20

Is there a Pythonic equivalent to Ruby's #each_cons?

In Ruby you can do this:

array = [1,2,3,4]
array.each_cons(2).to_a
=> [[1,2],[2,3],[3,4]]
maxhawkins
  • 878
  • 6
  • 18
  • Why would you ever need to do this? Just wondering ;) – Blender May 04 '11 at 04:12
  • I'm doing a moving average of a list. #each_cons is how I would do it in Ruby, so I'm wondering how Pythonistas do it. – maxhawkins May 04 '11 at 04:38
  • 1
    For a truly equivalent to Ruby's each_cons, use [`toolz.itertoolz.sliding_window()`](http://toolz.readthedocs.org/en/latest/_modules/toolz/itertoolz.html#sliding_window). – Elias Dorneles Apr 19 '15 at 00:03

9 Answers9

23

I don't think there is one, I looked through the built-in module itertools, which is where I would expect it to be. You can simply create one though:

def each_cons(xs, n):
    return [xs[i:i+n] for i in range(len(xs)-n+1)]
Andrew Marshall
  • 95,083
  • 20
  • 220
  • 214
Gustav Larsson
  • 8,199
  • 3
  • 31
  • 51
  • 2
    +1 for generic answer. Mine worked for `2`, but after modifying it for an arbitrary `cons`, it looked like yours. – Blender May 04 '11 at 04:22
  • In general solutions that work also for iterables are preferrable, but well, it's ok for sequences.

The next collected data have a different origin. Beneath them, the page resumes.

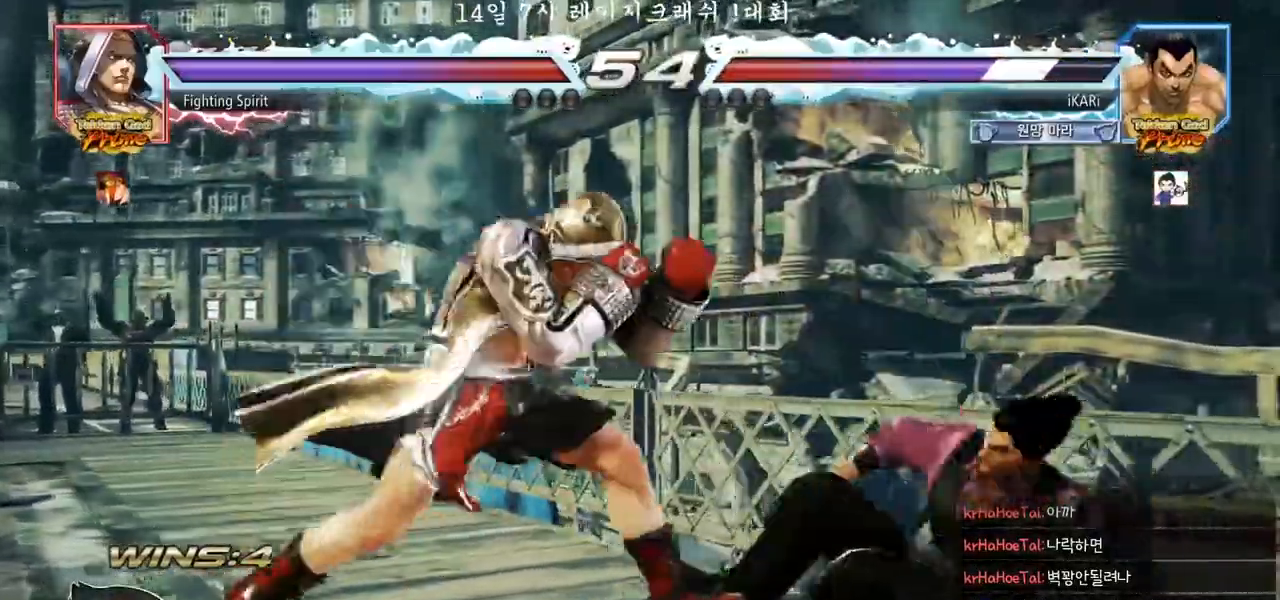
{"dt_ms": 1000, "buttons": [], "left_stick": "center"}
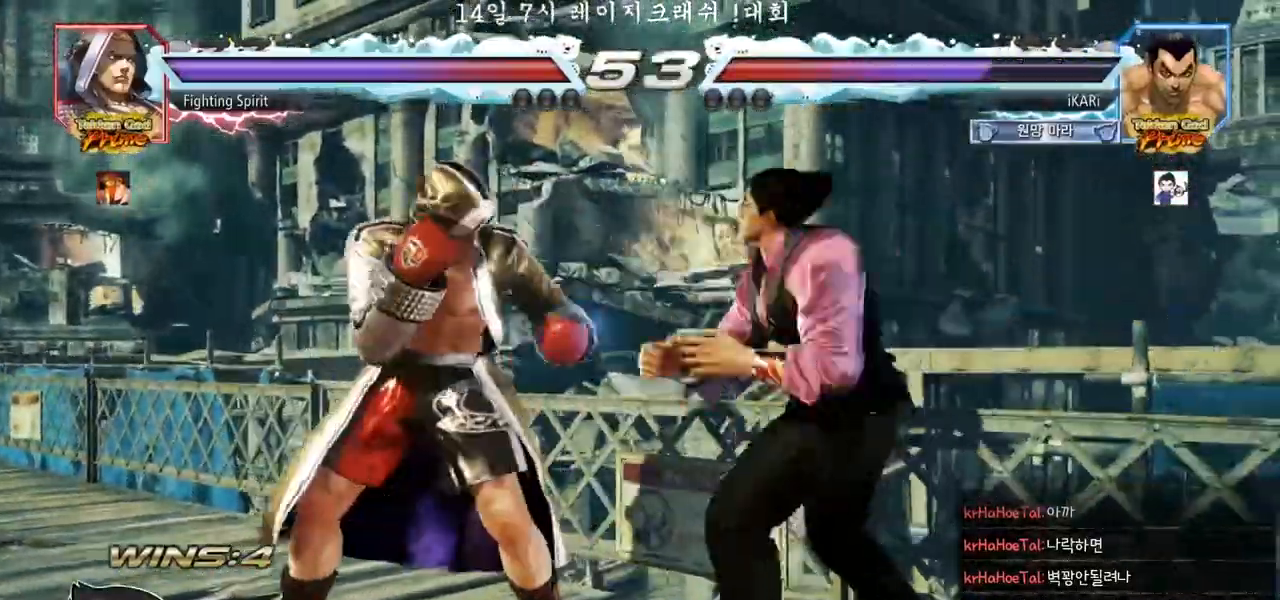
{"dt_ms": 500, "buttons": [], "left_stick": "center", "events": [[150, "left_stick", "right"], [200, "left_stick", "center"], [267, "left_stick", "right"], [450, "left_stick", "center"]]}
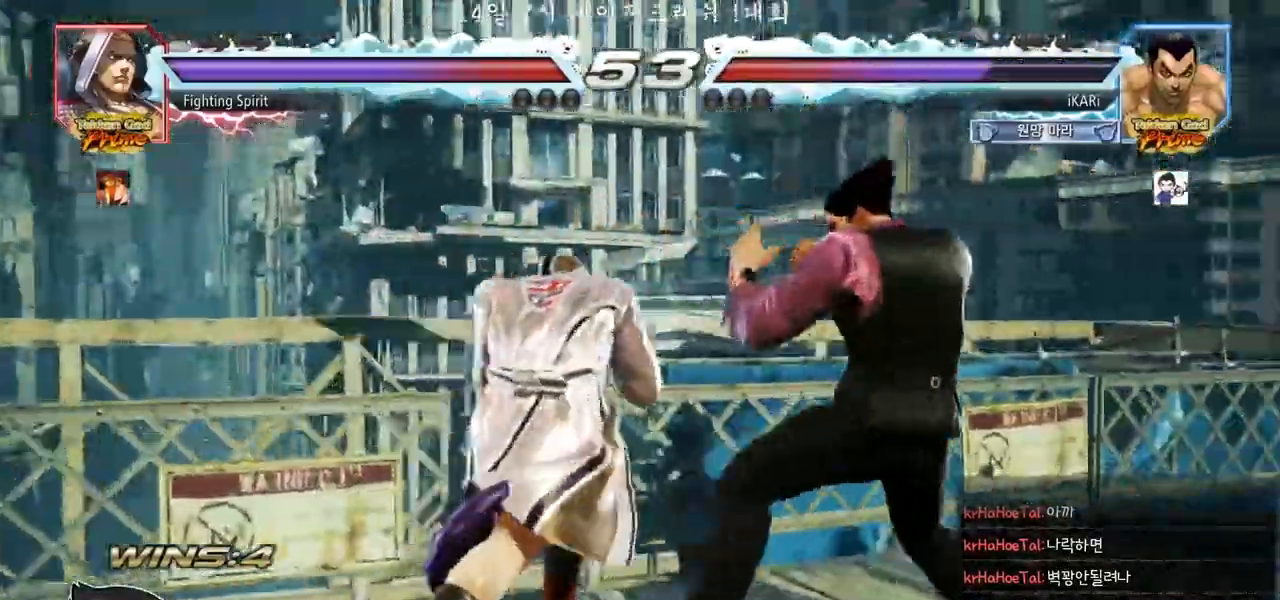
{"dt_ms": 500, "buttons": [], "left_stick": "center"}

Nit-picking: `x` is a collection, so better `xs` (naming is very important, even in examples. I'd even say it's *more* important in examples :)). – tokland Mar 07 '14 at 09:19
11

For such things, itertools is the module you should be looking at:

from itertools import tee, izip

def pairwise(iterable):
    "s -> (s0,s1), (s1,s2), (s2, s3), ..."
    a, b = tee(iterable)
    next(b, None)
    return izip(a, b)

Then:

>>> list(pairwise([1, 2, 3, 4]))
[(1, 2), (2, 3), (3, 4)]

For an even more general solution, consider this:

def split_subsequences(iterable, length=2, overlap=0):
    it = iter(iterable)
    results = list(itertools.islice(it, length))
    while len(results) == length:
        yield results
        results = results[length - overlap:]
        results.extend(itertools.islice(it, length - overlap))
    if results:
        yield results

This allows arbitrary lengths of subsequences and arbitrary overlapping. Usage:

>> list(split_subsequences([1, 2, 3, 4], length=2))
[[1, 2], [3, 4]]
>> list(split_subsequences([1, 2, 3, 4], length=2, overlap=1))
[[1, 2], [2, 3], [3, 4], [4]]
Eli Bendersky
  • 263,248
  • 89
  • 350
  • 412
  • Python 3: http://docs.python.org/py3k/library/itertools.html - Py2: http://docs.python.org/library/itertools.html – Ned Deily May 04 '11 at 05:22
  • The general solution here does not behave like `each_cons` when you have a sequence with insufficient length (each_cons returns nil). The implementation in snipsnipsnip's answer seems more appropriated in this regard. – Elias Dorneles Jan 11 '14 at 21:47
  • `list(split_subsequences([1, 2, 3, 4, 5, 6], length=3, overlap=1))` should return `[[1,2,3],[2,3,4],[3,4,5],[4,5,6]]` and not `[[1, 2, 3], [3, 4, 5], [5, 6]]`. – Eric Duminil Nov 23 '18 at 13:22
6

My solution for lists (Python2):

import itertools
def each_cons(xs, n):
    return itertools.izip(*(xs[i:] for i in xrange(n)))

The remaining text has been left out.